> _Task requirements_: Give the lines below as a JSON list of strings with one string per line. Leave out blank lines and any line that only marks a picture.

> _The records_:
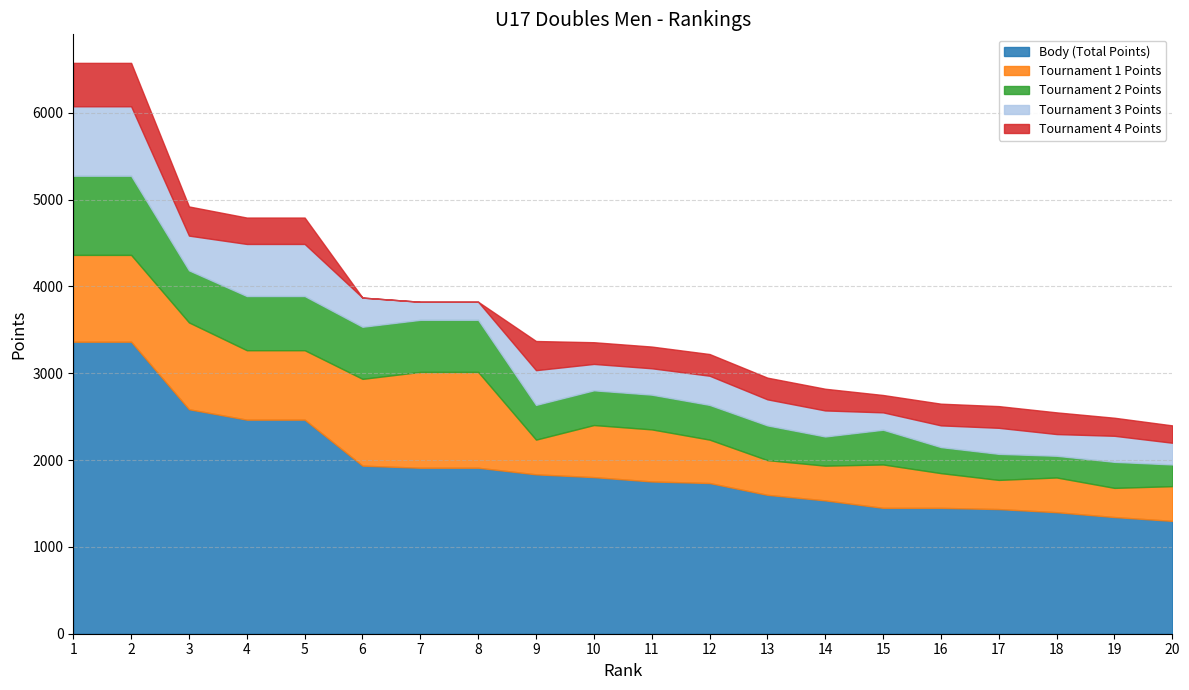

Is it true that Tournament 3 Points equals 80 at 20?

False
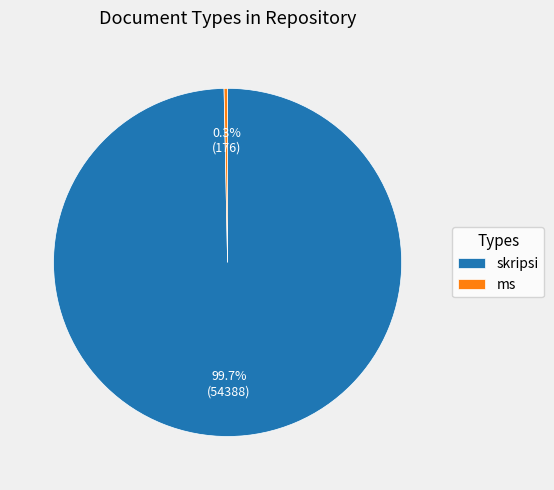

What percentage do skripsi and ms together represent?

100.0%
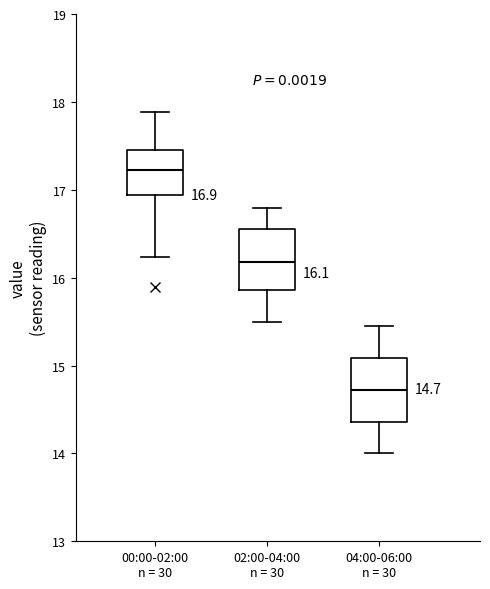

Which box has the lowest median line?

04:00-06:00 n = 30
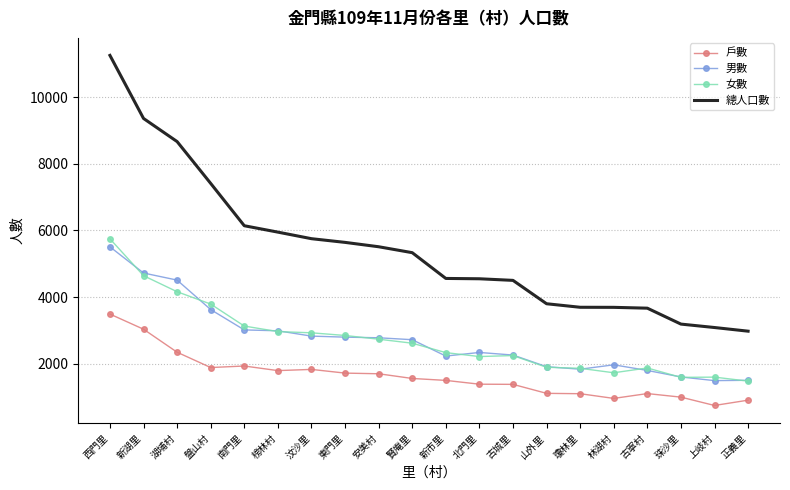

What is the minimum value for 男數?

1490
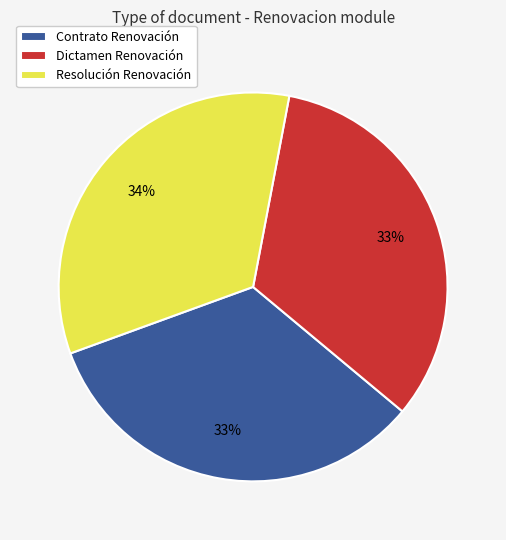

The Dictamen Renovación slice represents 33% of the pie. True or false?

True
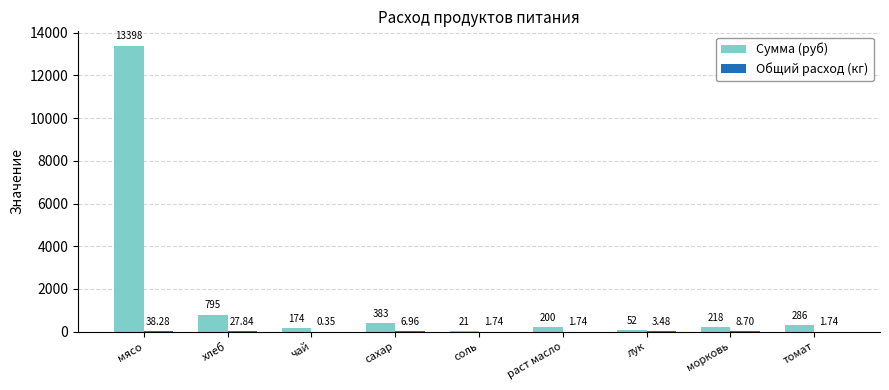

Count the number of categories in the chart.

9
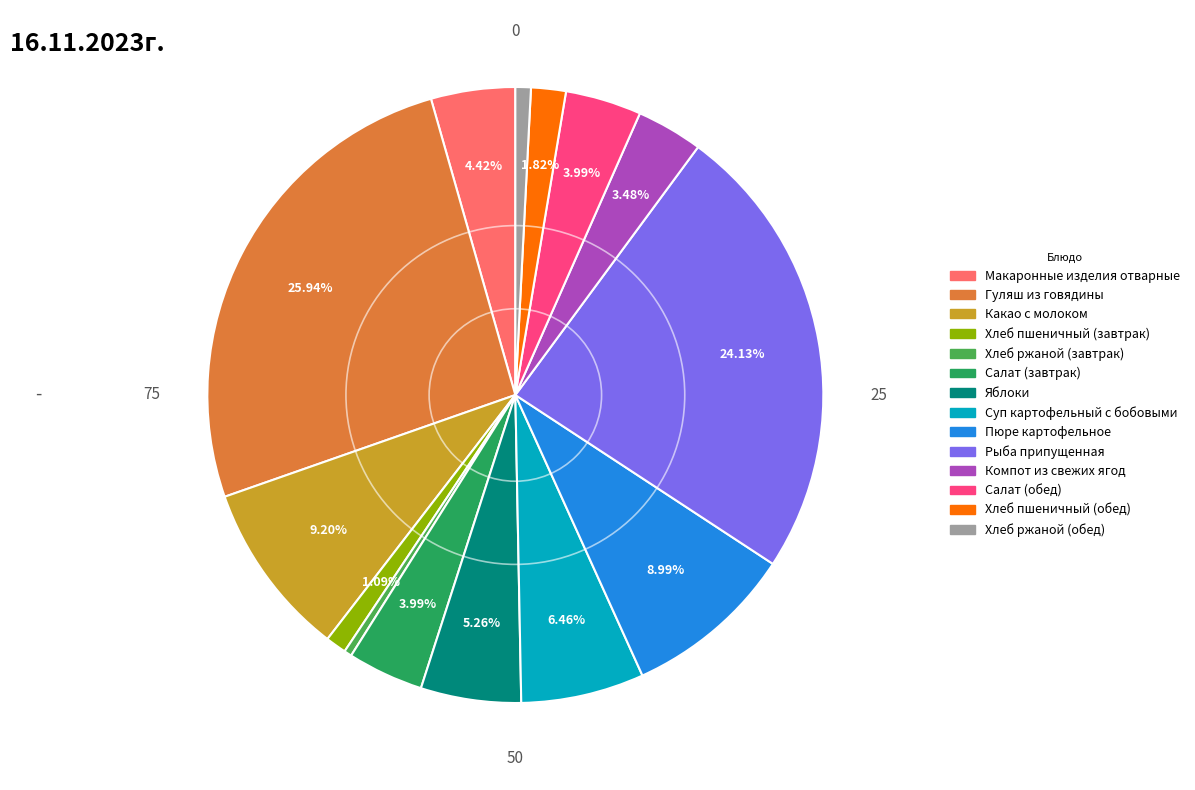

To the nearest percent, what portion does Хлеб ржаной (обед) represent?

1%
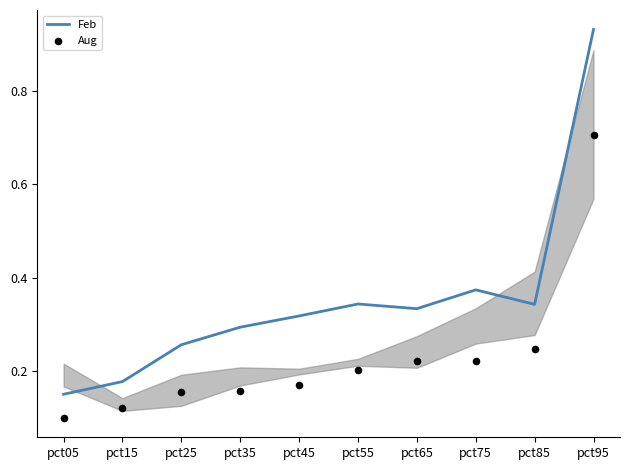

What are all the series names shown in the legend?

Feb, Aug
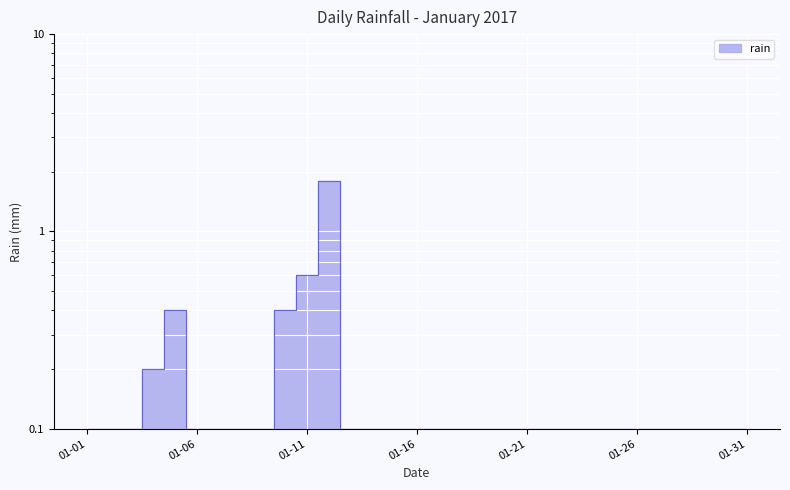

What is the value of the 31st point from the left?

0.1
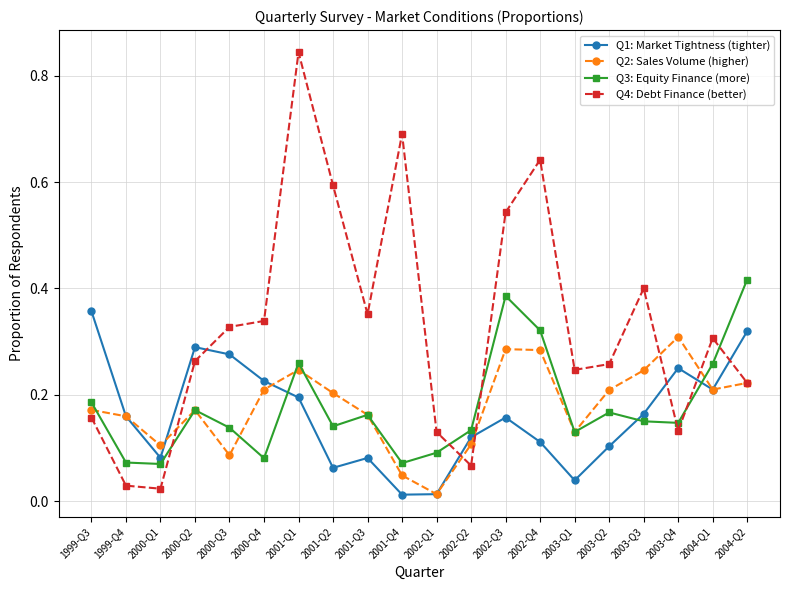

Between which two adjacent categories do Q4: Debt Finance (better) and Q1: Market Tightness (tighter) first intersect?

2000-Q2 and 2000-Q3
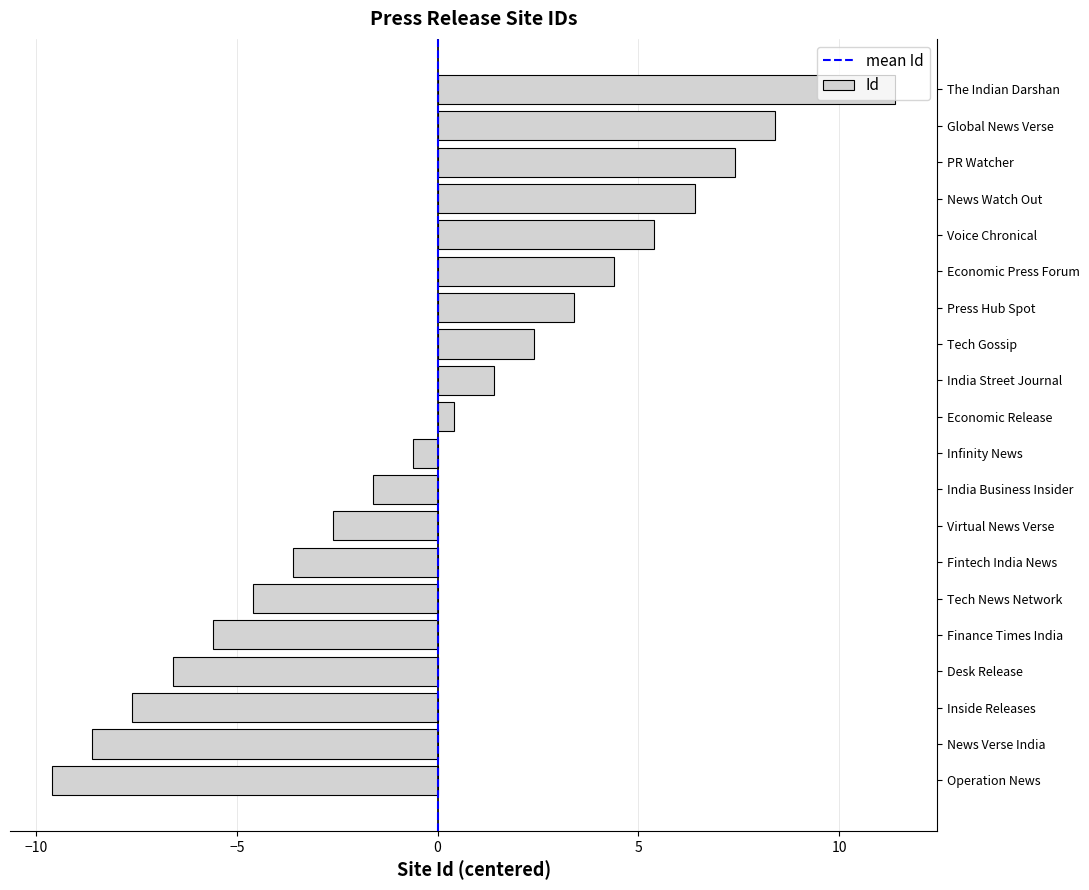

What is the change in value from Tech News Network to Infinity News?

+4.0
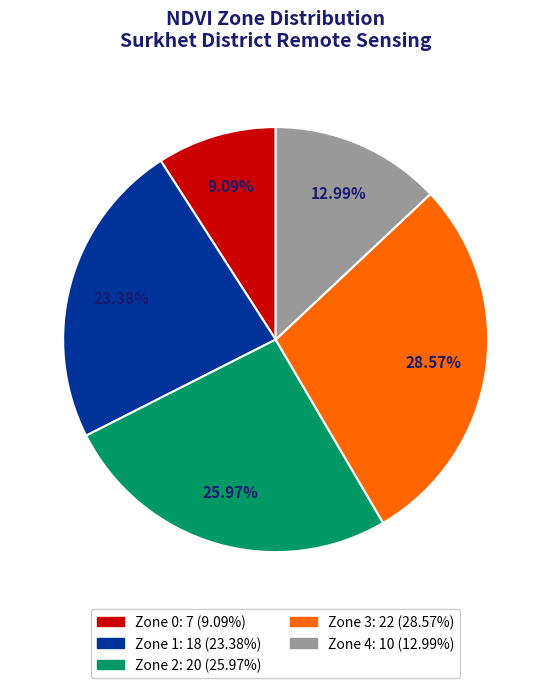

True or false: Zone 4 accounts for 13% of the total.

True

> _Your response_:
[
  "Is it true that Tournament 3 Points equals 80 at 20?",
  "False",
  "What percentage do skripsi and ms together represent?",
  "100.0%",
  "Which box has the lowest median line?",
  "04:00-06:00 n = 30",
  "What is the minimum value for 男數?",
  "1490",
  "The Dictamen Renovación slice represents 33% of the pie. True or false?",
  "True",
  "Count the number of categories in the chart.",
  "9",
  "To the nearest percent, what portion does Хлеб ржаной (обед) represent?",
  "1%",
  "What are all the series names shown in the legend?",
  "Feb, Aug",
  "What is the value of the 31st point from the left?",
  "0.1",
  "Between which two adjacent categories do Q4: Debt Finance (better) and Q1: Market Tightness (tighter) first intersect?",
  "2000-Q2 and 2000-Q3",
  "What is the change in value from Tech News Network to Infinity News?",
  "+4.0",
  "True or false: Zone 4 accounts for 13% of the total.",
  "True"
]